Hong Kong police have arrested 420 protesters since June
Updated 23:12, 05-Aug-2019
Hong Kong police have arrested 420 people for alleged public order offenses since June 9, the agency revealed Monday.
The suspects, aged 14 to 76, have been arrested on charges of illegal assembly, assaulting police and rioting, among other crimes.
A total of 139 police officers were injured when dealing with illegal violent behaviors during the past two months, the agency said, adding that two police officers are still being treated in hospital.
The police arrested 82 protesters during the city-wide strike on Monday, accusing them of obstructing traffic and causing serious inconveniences for residents' life.
"The government will be resolute in maintaining law and order in Hong Kong and restoring confidence," she told reporters, warning that some protesters were challenging China's sovereignty and the principle of "One Country, Two Systems."
Protesters in Hong Kong launched a city-wide strike on Monday, disrupting air, road and rail transport. More than 2,300 aviation workers reportedly took sick leave, causing the cancellation of more than 200 flights. Subway services were suspended in the morning, but resumed in the afternoon. There were also multiple blockades that closed down major roads.
Hong Kong police said on its website on Monday afternoon that a large group of protesters were "gathering in the Admiralty area, blocking carriageways near Central Government Complex, Harcourt Road and vandalizing the Central Government Complex."
"The Police appeal to everyone in the area to leave immediately," it said.
Hong Kong residents condemn radical acts
Many public figures and residents of the Hong Kong Special Administrative Region (HKSAR) have highlighted the unbreakable ties of their city and the Chinese mainland and condemned the radical acts of some protesters.
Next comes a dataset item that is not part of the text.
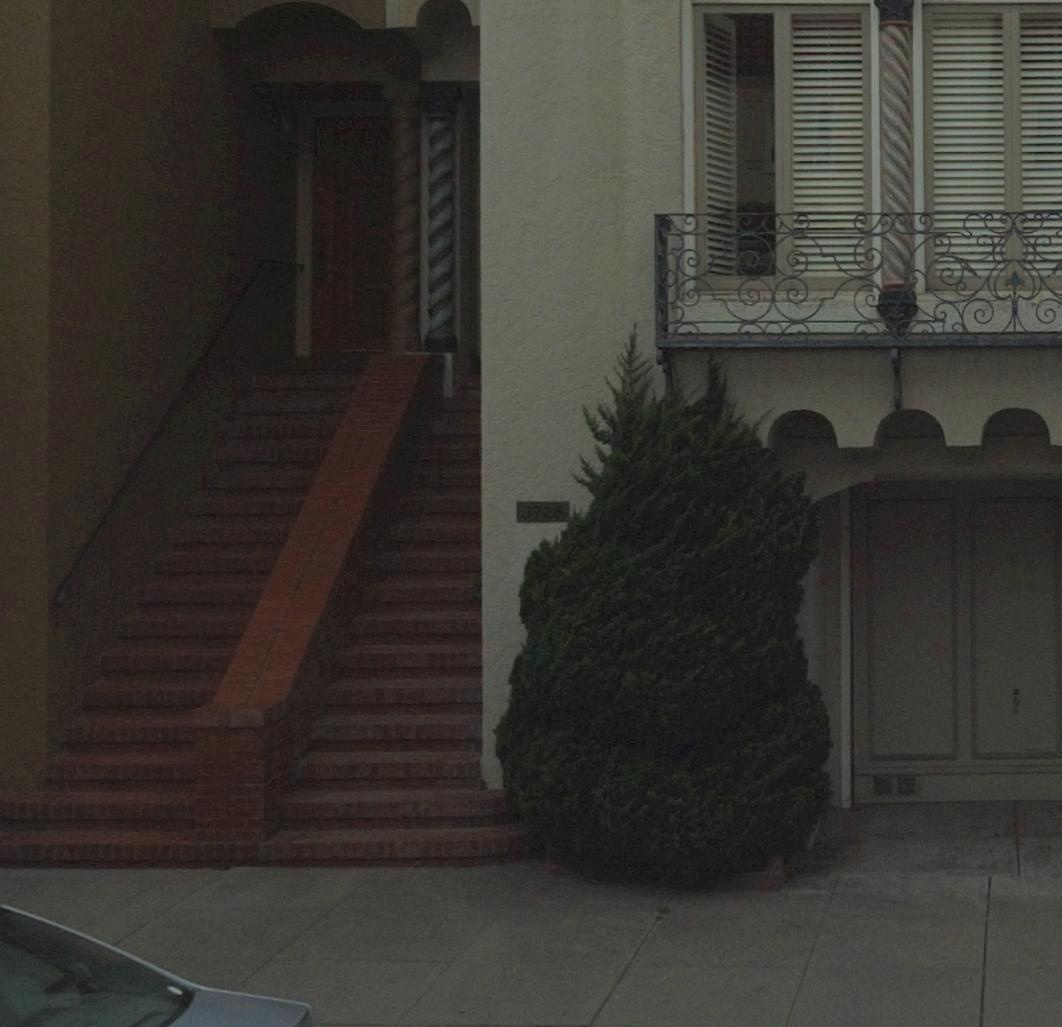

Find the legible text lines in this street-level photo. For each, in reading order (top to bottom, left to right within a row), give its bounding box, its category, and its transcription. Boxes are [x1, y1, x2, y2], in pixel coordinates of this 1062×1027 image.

[518, 503, 566, 522] StreetNumber: 3725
"The scene shook us. It has seriously affected our Chinese nation and is an insult. It's also a challenge to our national authority. We would like to make a special appeal to the police. The mob and the violence must be brought to justice. I don't think such behavior is justified in any way," said Lo Kam Yam, chairman of the Hong Kong Commerce and Industry Associations.
A Hong Kong resident told CGTN that people in the HKSAR should "look at the big picture," and support the city's development by launching the Guangdong-Hong Kong-Macao Greater Bay Area plan.
Rallies started in Hong Kong in June over the HKSAR government's proposed amendments to an extradition bill and soon escalated into weekly protests.
The bill, formally known as the Fugitive Offenders Ordinance and the Mutual Legal Assistance in Criminal Matters Ordinance, was tabled by the HKSAR government at the Legislative Council (LegCo) in April, aiming to deal with a murder case that happened in China's Taiwan but involves a Hong Kong suspect who has returned to the city, and to fill loopholes in HKSAR's existing legal framework concerning mutual legal assistance in criminal matters.
The bill was originally scheduled to be discussed at a LegCo meeting on June 12. The meeting was postponed due to conflicts between protesters and police around the complex of the HKSAR government and LegCo.
The Chinese central government expressed support, respect and understanding for the decision.
However, protests continued to escalate. On July 1, the 22nd anniversary of Hong Kong's return to China after nearly a century of British rule, protesters barged into the LegCo and vandalized the HK emblem.
The protests have continued into August. During this weekend, some protesters set fires in various places and clashed with riot police.